Despite the laws of physics, modern apps are increasingly global in nature. This tug of war is seen when cloud regions – perhaps across a continent – are working in conjunction to reduce user/customer latency or as hot cooperative DR regions.
For cross-region data access, you must contend with the speed of light, network routing bottlenecks, connection loss and lost packets. For instance, on Amazon AWS, a ping from us-west1 (CA) to us-west-2 (OR) at 99th percentile latency can be up to 70ms, and with a high degree of jitter causing latencies to sporadically degrade to multiple seconds. Throughput rates (bytes transferred per second), on the other hand, are significantly higher across regions (data centers spread across large distances) and zones.
Simply put, when replicating data to different regions, the design choices within the database engine have a huge impact on real time access to data, performance and reliability.
There are many approaches to how data gets replicated over large distances in modern DBs. Some rely on a single primary node to send all events in strict order, some achieve distributed consistency with globally managed transactions and some NoSQL based systems only aim for eventual consistency with no support for transactions. The common practice is to relegate the responsibility to an external “replication server”, limiting throughput. To counter, PostgreSQL supports streaming replication of the binary WAL (Write Ahead Log) but carries the potential risk of replicating corrupted records in the WAL.
We decided to aim for highest possible throughput by aggressively capitalizing on inter and intra node parallelism and assume an abundance of network bandwidth across large distances.
In this post, I describe how MariaDB Xpand’s new parallel replication architecture delivers extreme throughput across global regions, the primary use cases where it is applicable, and a comparison to popular alternatives (Amazon Aurora and Google Spanner). I also provide a glimpse into its performance through a benchmark we conducted for a customer – demonstrating the near linear scaling characteristics across global regions using modest infrastructure.

THE DATA:

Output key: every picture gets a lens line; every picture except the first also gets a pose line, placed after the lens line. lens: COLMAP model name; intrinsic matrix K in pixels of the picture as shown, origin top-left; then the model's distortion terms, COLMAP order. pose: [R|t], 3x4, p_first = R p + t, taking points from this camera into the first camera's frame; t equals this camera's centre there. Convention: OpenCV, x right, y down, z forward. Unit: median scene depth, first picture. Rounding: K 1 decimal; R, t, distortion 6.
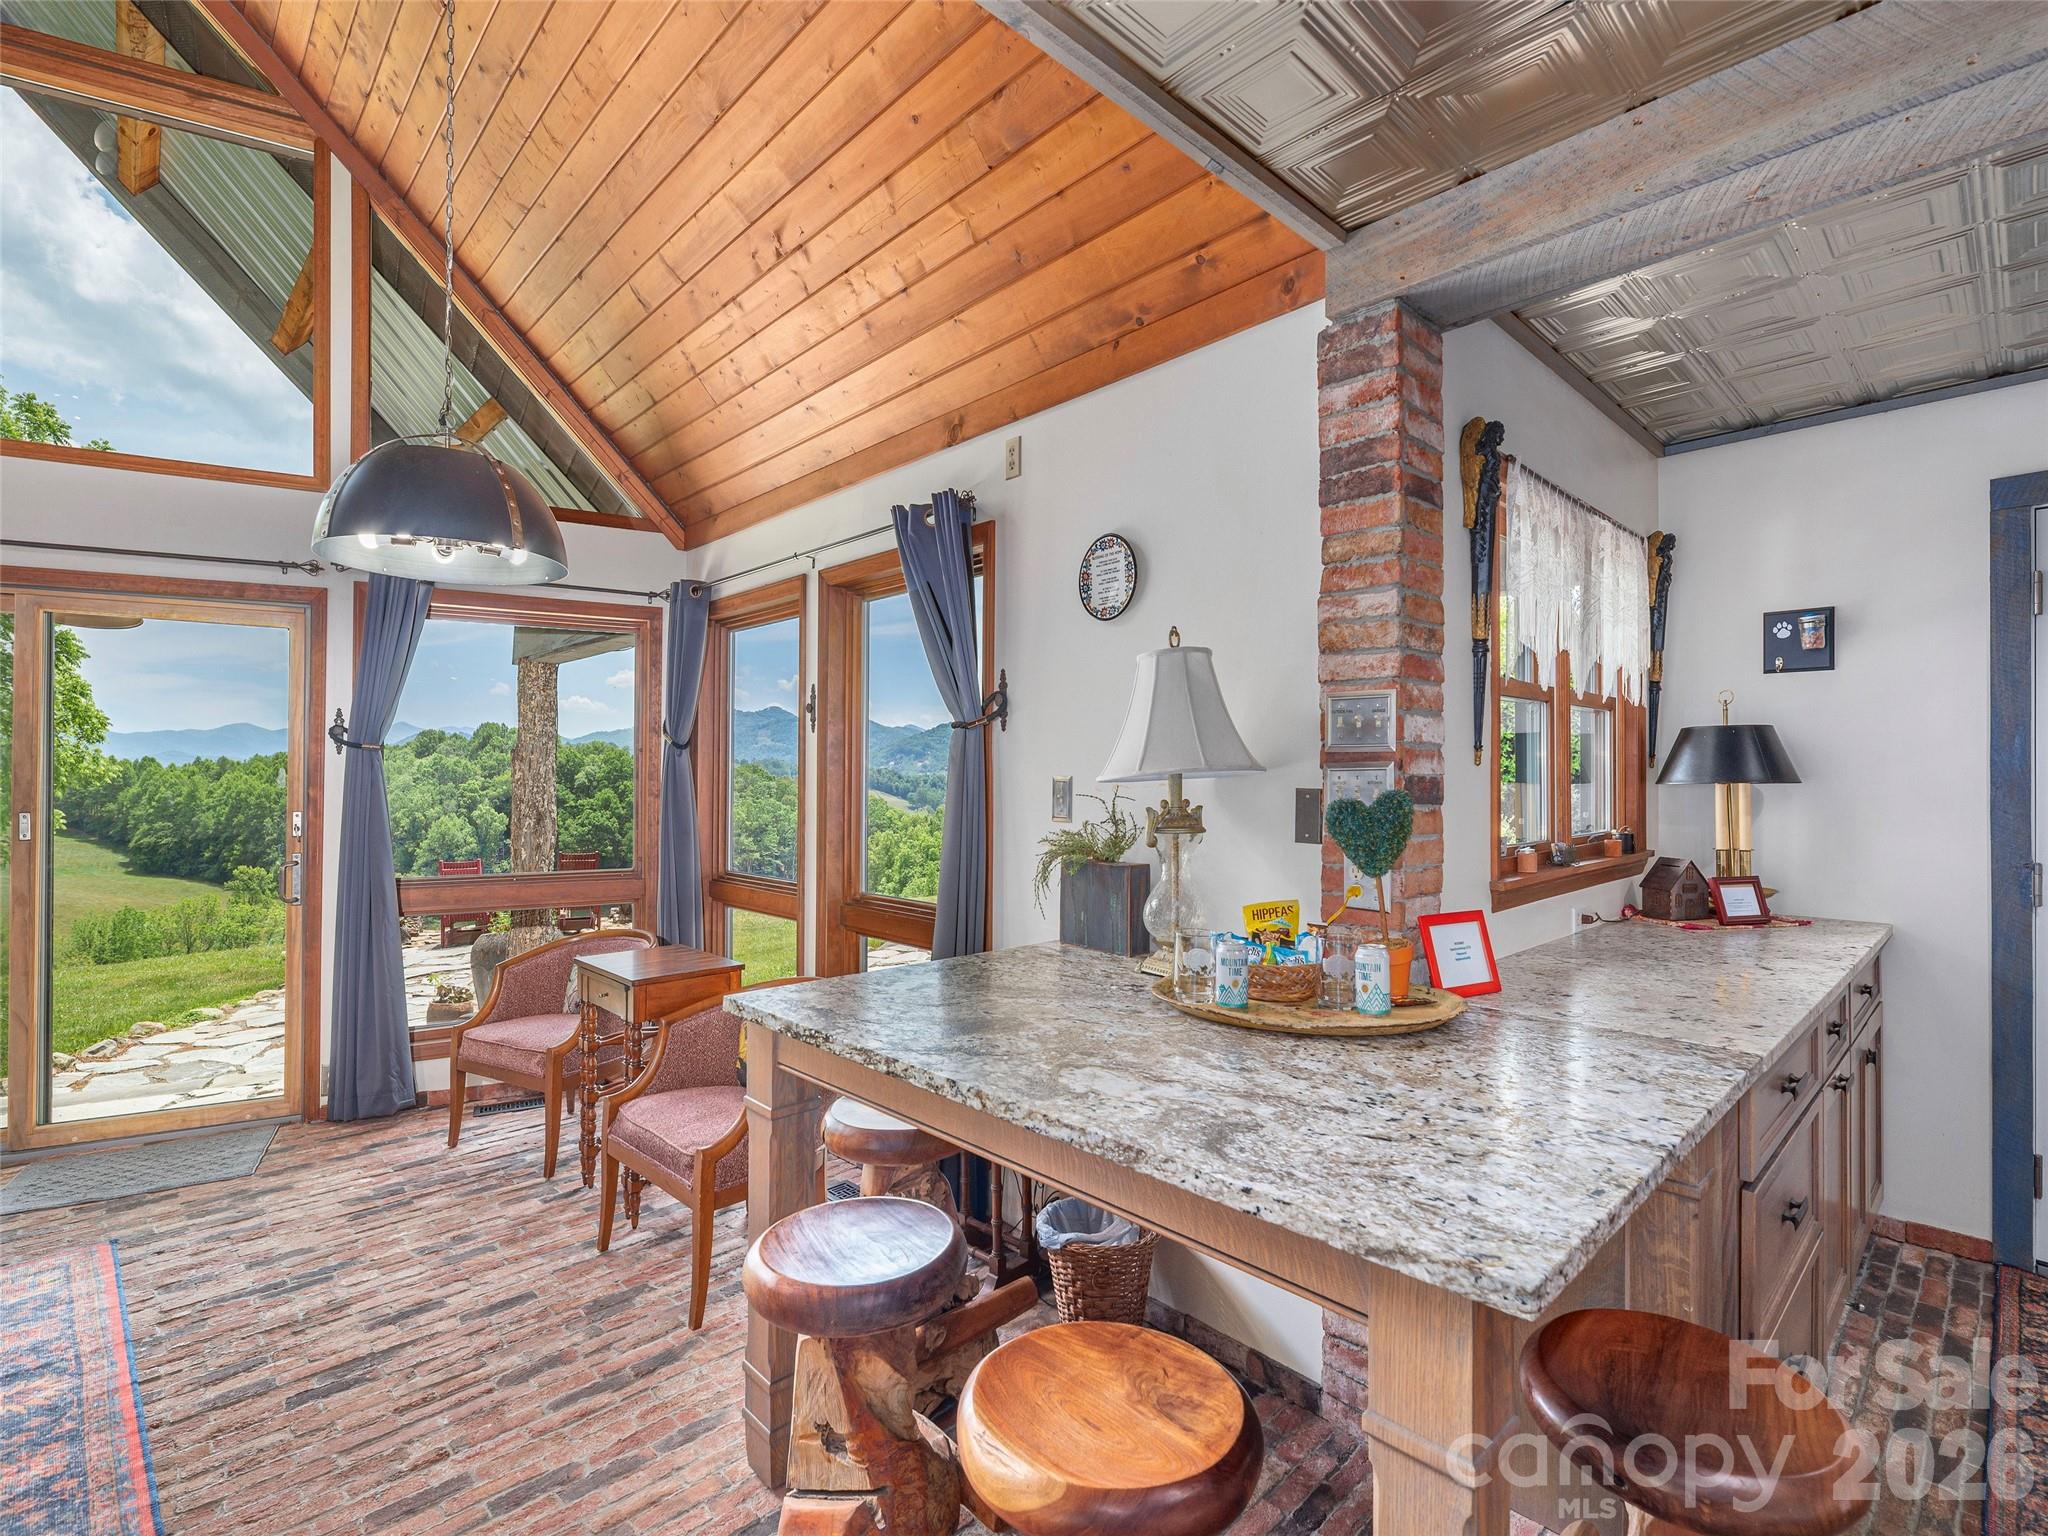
lens RADIAL K [[955.5, 0, 1030.0], [0, 955.5, 774.2], [0, 0, 1]] dist [-0.002283, -0.001422]
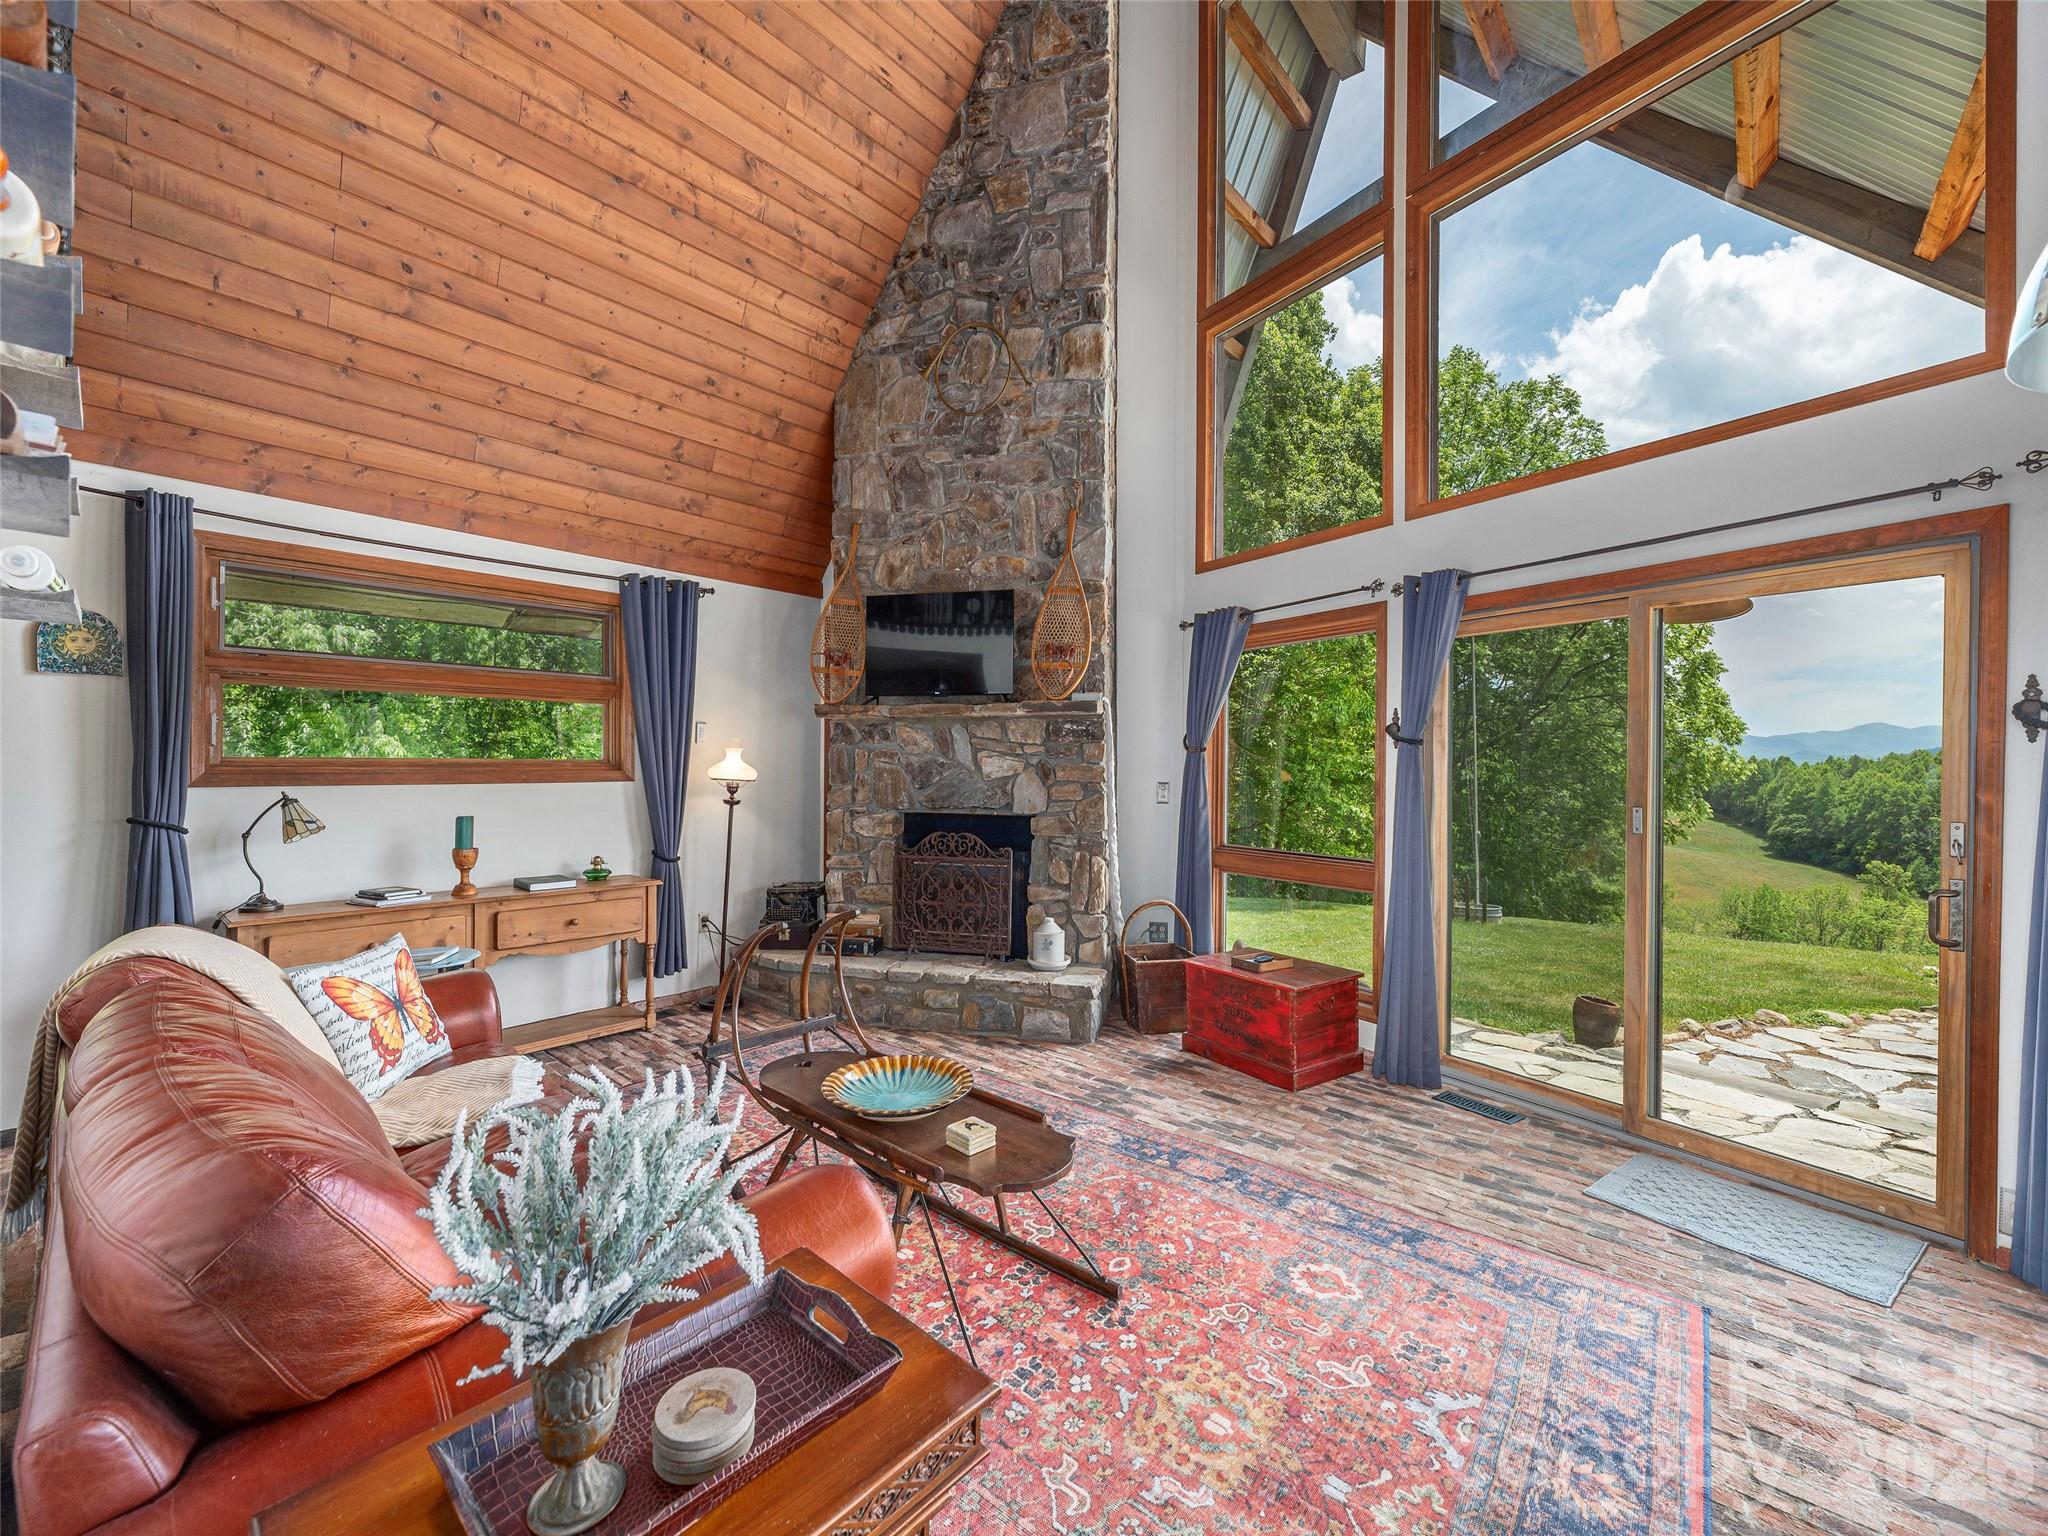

TASK: According to the passage on cross-region database replication, how high can the 99th percentile ping latency on Amazon AWS from us-west1 (CA) to us-west-2 (OR) be? The lines play no part in this exercise.

RESPONSE TO THE TASK: It can be up to 70ms.